Thursday, February 13, 2014

Some Thoughts on the C.A.R.--Part II

So, in the interest of full disclosure before talking about Christian vs. Muslim violence and whether or not what is happening right now in C.A.R. is ethnic cleansing or not, and because I am just dumber than most of the natural scientists out there, I am a Christian.  But this entry in my blog is about whether or not what is happening in the C.A.R. is an ethnic issue or a religious issue.  I'll start here by giving a definition of ethic group (borrowed from Wikipedia--and I hear the gasps from my students already--because it is easy to access for all potential readers).

Ethnicity or ethnic group is a social group of people who identify with each other based on common ancestral, cultural, social, or national experience.[1][2] Membership of an ethnic group tends to be associated with shared cultural heritage, ancestry, history, homeland, language (dialect), or ideology, and with symbolic systems such as religion, mythology and ritual, cuisine, dressing style, physical appearance, etc.

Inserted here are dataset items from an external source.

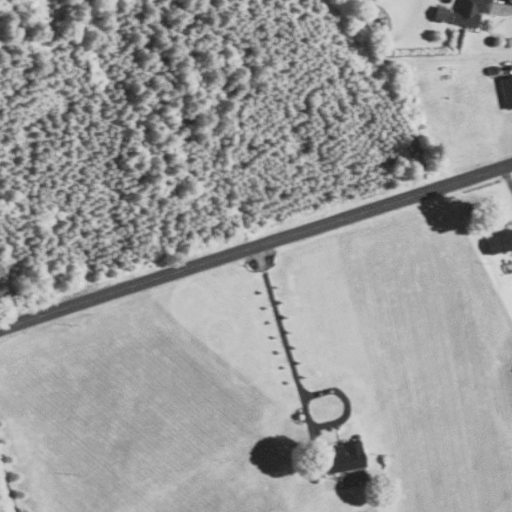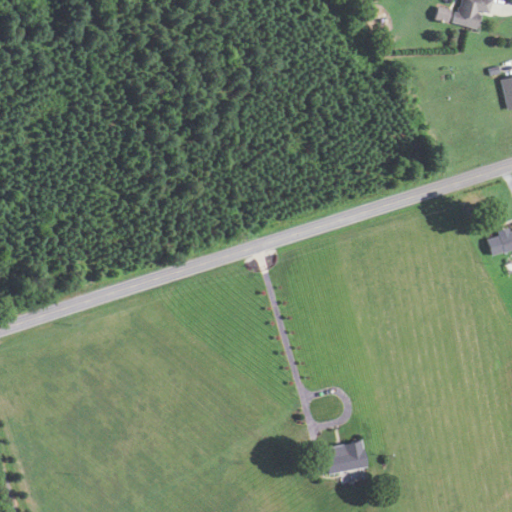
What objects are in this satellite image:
building: (467, 11)
building: (469, 11)
building: (439, 13)
building: (442, 14)
road: (511, 14)
building: (493, 69)
building: (506, 90)
building: (507, 90)
road: (507, 179)
building: (498, 241)
building: (499, 242)
road: (256, 244)
road: (283, 342)
building: (344, 456)
building: (340, 457)
road: (7, 488)
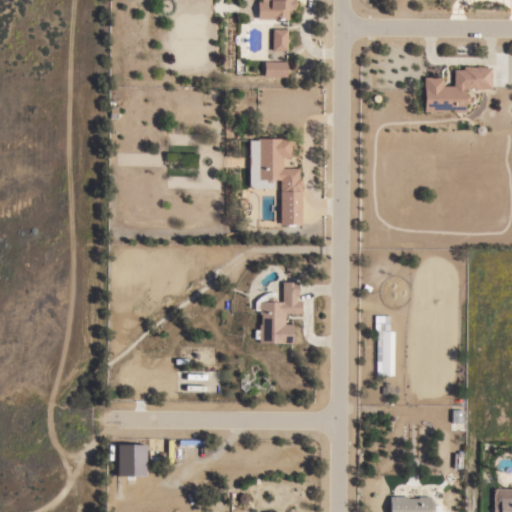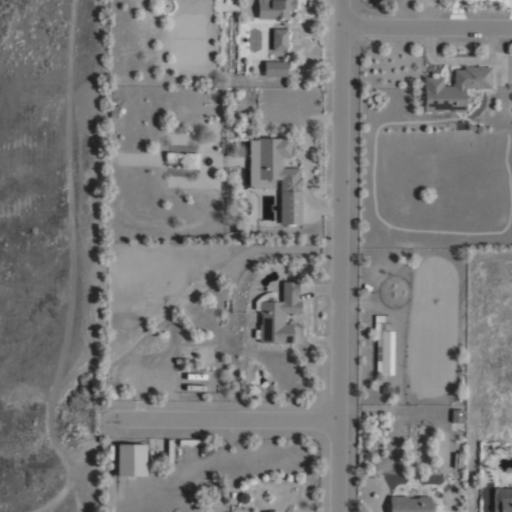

Ok, so religion is a part of ethnic identity for some ethnic groups?  But simply having a common religious identity is not the same as a shared ethnic identity.  Look I know a whole bunch of Christians here in PA.  Does that make Christian our shared ethnic identity?  Not likely, since I consider most of them to be Yankees, and I am a good example of unrepentant Southerner.  Would our shared Christianity be the basis of national identity if building a country?  Well, the U.S. is a multinational country, it comes with being a recipient (and I believe the receipt is for the better of us all) of immigrants from many locations around the globe mixing with the original inhabitants (so we have been multinational since the arrival of the first Europeans to land here and stay a few hundred years back).  On the other hand, religion can be a seriously large part of ethnic identity (anybody ever heard of Israelis and Palestinians?).  

Right, so back to C.A.R.  Are the Christians and Muslims of different cultural heritage?  Does the mythos of history among the Christians and Muslims show either of these groups to have been negatively differentiated in relation to the other group?  Do they have different languages?  Are they cultural different in enough ways to show them as truly being different ethnic groups?  Honestly, I started searching for answers to these questions a few months back as I used the C.A.R. as an example of intrastate communal violence in Sub-Saharan Africa in teaching about such incidents in African Politics.  So, I am not an expert in the C.A.R., but I have spent a few years studying ethnic political conflict and intrastate conflict (wrote a dissertation and a book about ethnic conflict), and I cannot find an answer in the affirmative to any question I would ask to determine that religion is a key identifier of ethnicity in C.A.R.  However, I find plenty to indicate that religion is a key identifier of political organization.

So, what does this mean?  For my own two cents it means that Amnesty International is stretching definitions in ways in which they should not be stretched to call what is happening in the C.A.R. ethnic cleansing.  I would also ask Amnesty where they were when the Muslim dominated, Seleka supporting government recently deposed by politically organized Christians, looked the other way as Muslims engaged in the same behaviors against the Christian population of C.A.R. that we are now castigating the Christians for engaging in against the Muslims?  Both sides are wrong in their use of violence to attain their political goals, period.  But the violence is not ethnopolitical, it is political and the political organization is based on religious lines.

I am not entirely certain where this leaves the world in determining what to do in C.A.R.  Hats off to the French and the African Union forces in the country.  I'll pray for their success in ending the political violence in C.A.R. while I consider the question of what actions should be taken to restore positive political life in the country and whether or not those actions necessarily require the active participation or support of the U.S. government and population.  (But that will wait until the third part of this conversation).